FEDERALISM and confederalism in Nigeria

“The Federal system of government presuppose the coming together of different ‘nationalities’ or independent states under a central authority, while still retaining some of their peculiar identities”. Essentially, therefore, federalism can be described as a system of government in which a group of semi-autonomous states agree to come together to form a Federation (Appodorai 1968). The federating states usually agreed on how power should be shared between a central authority and the component units. While the agreement allows the component units to retain some of their identities and autonomy in certain governmental matters, it also demands them to surrender their individual sovereignty to one federal or central government. In this case, the central authority represents the entire states and act on their behalf particularly in external affairs and in such internal affairs which are considered to be of common interest to all the states. From the foregqing, Federalism can therefore be defined as an association of states that form a new one (Laski 1975).
Federalism is mostly adopted by societies characterized with sectional diversities of religion, nationality, race, geography, language and land mass etc (Leeds 1975). To accommodate the diversities of the federating states, the federal Constitution usually stipulates how power should be shared among the states and the centre. Besides, the Constitution allows the federal government to supervise and co-ordinate the activities of the various states in line with the provision of the Constitution. Example of countries practising the federal system of government include Germany, Canada, India, Brazil, Switzerland, United States of America, Nigeria etc.

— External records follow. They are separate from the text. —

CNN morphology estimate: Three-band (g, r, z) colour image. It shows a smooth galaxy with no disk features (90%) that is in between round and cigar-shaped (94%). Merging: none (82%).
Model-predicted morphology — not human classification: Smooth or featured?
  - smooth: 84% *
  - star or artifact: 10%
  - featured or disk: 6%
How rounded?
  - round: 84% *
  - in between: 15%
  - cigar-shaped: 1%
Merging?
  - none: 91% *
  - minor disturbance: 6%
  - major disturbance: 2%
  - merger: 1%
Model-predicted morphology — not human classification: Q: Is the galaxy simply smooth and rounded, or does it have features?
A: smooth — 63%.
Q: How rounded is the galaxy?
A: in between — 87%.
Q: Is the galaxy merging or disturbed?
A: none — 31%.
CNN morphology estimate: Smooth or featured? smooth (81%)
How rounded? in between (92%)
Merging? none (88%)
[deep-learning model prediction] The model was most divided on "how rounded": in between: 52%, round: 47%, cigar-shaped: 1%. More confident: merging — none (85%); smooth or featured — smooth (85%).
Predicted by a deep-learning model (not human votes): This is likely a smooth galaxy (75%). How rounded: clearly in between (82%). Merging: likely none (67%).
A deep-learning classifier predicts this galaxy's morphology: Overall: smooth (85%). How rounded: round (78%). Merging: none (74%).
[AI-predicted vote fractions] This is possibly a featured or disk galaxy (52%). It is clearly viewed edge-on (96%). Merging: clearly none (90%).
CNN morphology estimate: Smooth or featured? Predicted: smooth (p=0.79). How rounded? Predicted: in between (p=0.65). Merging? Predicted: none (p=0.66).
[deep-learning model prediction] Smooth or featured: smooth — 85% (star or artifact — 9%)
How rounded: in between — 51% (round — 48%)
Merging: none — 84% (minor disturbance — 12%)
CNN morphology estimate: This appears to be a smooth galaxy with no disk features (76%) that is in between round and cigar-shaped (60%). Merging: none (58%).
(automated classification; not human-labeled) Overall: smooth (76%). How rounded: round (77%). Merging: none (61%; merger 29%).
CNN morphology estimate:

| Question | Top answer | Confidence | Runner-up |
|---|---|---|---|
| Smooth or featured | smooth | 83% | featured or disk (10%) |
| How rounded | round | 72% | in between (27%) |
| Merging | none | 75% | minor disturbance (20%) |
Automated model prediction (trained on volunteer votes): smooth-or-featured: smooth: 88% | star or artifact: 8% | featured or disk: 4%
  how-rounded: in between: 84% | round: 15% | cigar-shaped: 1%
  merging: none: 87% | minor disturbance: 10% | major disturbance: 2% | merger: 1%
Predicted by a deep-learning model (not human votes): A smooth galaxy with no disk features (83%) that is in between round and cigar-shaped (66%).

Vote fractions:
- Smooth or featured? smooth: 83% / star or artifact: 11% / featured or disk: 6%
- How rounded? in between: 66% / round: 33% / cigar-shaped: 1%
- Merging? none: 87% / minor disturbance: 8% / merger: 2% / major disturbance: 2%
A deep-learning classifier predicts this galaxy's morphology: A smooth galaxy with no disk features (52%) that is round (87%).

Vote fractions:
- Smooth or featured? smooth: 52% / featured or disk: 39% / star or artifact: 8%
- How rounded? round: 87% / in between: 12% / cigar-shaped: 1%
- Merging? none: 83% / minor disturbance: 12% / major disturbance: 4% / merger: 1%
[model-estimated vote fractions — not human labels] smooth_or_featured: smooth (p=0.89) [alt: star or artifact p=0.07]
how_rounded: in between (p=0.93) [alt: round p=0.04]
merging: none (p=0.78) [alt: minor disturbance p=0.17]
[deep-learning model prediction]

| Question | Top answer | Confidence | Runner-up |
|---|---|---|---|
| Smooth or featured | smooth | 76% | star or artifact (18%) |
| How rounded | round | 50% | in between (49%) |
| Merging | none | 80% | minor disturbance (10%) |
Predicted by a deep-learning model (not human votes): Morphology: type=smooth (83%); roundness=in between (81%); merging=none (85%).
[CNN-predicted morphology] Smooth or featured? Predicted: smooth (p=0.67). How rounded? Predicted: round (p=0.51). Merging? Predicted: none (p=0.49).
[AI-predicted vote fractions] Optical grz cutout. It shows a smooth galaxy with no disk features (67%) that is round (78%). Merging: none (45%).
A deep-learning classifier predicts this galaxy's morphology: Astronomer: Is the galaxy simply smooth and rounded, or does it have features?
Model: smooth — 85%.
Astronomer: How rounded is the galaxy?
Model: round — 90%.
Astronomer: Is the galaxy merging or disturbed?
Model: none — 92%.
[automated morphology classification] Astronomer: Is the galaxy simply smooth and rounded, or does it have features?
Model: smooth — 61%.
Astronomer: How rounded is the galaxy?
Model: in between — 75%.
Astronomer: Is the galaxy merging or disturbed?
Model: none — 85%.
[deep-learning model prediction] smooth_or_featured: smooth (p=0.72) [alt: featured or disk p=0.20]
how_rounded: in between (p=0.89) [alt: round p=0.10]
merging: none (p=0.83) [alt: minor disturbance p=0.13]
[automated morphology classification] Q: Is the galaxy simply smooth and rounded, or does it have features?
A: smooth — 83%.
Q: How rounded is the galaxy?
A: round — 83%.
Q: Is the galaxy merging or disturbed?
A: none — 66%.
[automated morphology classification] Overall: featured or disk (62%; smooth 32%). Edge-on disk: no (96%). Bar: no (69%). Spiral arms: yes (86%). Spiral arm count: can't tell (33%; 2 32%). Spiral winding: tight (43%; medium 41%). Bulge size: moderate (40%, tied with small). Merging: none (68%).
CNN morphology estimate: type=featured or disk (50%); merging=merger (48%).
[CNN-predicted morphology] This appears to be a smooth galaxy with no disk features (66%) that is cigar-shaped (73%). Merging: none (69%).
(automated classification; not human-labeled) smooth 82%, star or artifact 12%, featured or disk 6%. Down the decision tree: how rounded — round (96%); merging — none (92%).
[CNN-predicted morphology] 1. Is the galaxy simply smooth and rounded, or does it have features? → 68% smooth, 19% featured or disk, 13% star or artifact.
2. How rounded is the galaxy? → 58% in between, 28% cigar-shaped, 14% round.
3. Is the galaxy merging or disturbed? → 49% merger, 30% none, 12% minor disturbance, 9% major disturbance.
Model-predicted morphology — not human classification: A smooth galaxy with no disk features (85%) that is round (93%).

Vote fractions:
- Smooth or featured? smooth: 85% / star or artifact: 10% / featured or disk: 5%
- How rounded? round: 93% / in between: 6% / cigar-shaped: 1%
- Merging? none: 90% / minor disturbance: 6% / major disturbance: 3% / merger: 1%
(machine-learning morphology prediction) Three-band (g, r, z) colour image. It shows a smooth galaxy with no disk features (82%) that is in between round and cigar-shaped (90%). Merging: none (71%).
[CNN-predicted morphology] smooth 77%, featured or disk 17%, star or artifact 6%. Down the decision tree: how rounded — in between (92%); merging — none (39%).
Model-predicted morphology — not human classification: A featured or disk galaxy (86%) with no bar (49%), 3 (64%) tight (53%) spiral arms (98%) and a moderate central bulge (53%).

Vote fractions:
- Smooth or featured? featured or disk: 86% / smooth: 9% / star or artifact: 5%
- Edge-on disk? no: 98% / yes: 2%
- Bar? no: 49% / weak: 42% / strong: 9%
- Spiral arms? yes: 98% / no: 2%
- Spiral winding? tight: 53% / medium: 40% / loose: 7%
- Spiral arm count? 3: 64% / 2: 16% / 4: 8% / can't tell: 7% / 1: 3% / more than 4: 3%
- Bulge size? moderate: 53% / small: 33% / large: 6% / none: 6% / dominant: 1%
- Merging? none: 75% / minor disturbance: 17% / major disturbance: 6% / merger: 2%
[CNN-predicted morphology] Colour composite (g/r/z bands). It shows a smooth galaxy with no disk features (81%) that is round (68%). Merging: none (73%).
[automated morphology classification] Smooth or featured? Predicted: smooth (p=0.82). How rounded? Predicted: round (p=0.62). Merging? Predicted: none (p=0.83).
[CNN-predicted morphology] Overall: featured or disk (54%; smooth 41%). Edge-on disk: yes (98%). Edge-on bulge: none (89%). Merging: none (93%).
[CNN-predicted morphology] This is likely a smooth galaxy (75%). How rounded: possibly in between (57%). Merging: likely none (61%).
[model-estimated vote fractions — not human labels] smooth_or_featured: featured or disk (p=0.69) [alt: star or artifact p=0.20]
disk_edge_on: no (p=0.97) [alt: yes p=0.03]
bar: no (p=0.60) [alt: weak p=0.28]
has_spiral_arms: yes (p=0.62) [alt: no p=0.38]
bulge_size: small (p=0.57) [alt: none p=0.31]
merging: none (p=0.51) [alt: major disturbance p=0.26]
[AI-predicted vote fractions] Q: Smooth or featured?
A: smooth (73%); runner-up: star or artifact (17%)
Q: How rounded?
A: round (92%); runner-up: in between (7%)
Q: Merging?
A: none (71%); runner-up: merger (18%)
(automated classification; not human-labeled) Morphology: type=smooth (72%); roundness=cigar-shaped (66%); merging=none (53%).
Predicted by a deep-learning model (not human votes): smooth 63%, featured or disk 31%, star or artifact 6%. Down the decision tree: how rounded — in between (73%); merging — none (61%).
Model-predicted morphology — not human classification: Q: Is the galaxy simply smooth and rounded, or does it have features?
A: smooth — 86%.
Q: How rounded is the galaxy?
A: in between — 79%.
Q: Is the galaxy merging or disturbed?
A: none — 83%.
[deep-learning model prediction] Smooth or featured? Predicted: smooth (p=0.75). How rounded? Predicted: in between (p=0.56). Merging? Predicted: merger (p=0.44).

Main Features of Federalism

1.           Formal division of government power: The Constitution in a federal  state  shares  governmental  power between  the component units and the federal authority. Both the central and   state   governments   may   exercise   their   legislative, administrative and judicial powers only within the limits set by the federal Constitution
2.         Supremacy of the  Constitution: This implies that the Constitution and the laws contained in it, are the supreme law of the land. Laws passed by any state government, if found to be contrary to the provision of the Constitution may be declared null and void. Neither the central nor the state authority has the power to change the Constitution to suit its own interest.
3.         Existence of a Supreme Court: There also exists a supreme court in a federal state which is saddled with the responsibility of interpreting  the   Constitution   and  resolving   conflict between the centre and the units and also between the states.
4.         Rigidity of the Constitution: The process of amending the Constitution in a Federal State is one in which both the federal and state government must be involved. This makes the process of amendment difficult.

Advantages of Federalism

1.         The Protection of Minority Interest: In a country with several
groups, like United States and Nigeria, the federal system of government perform the function of protecting the interest of the minorities. Federalism checks the hostility of large ethnic groups against small ethnic groups. It is also the duty of the federal authority to protect the state from external aggression.
2.         Promotes Unity in Diversity: In Federal states such as Switzerland, Nigeria and the United States of America which are characterized by religious, racial, cultural and linguistic differences, the federal system unites politically the different states forming the federation. States with diverse cultures are brought together because every group in each state belongs to a state of the federation and therefore, has a sense of belonging to the country. People belonging to different ethnic groups and different language see themselves as belonging to their nation.
3.         Federalism Stimulates Economic Development:- Since a federation   consist   of  several   states   forming   a   large community, it tends to breed healthy competition and rivalry among the federating states, thereby breeding economic development. States usually borrow successful innovations from others. The introduction of television station in Western Nigeria was copied by other regional government. In some cases the federal government established certain economic development project which serves all the states.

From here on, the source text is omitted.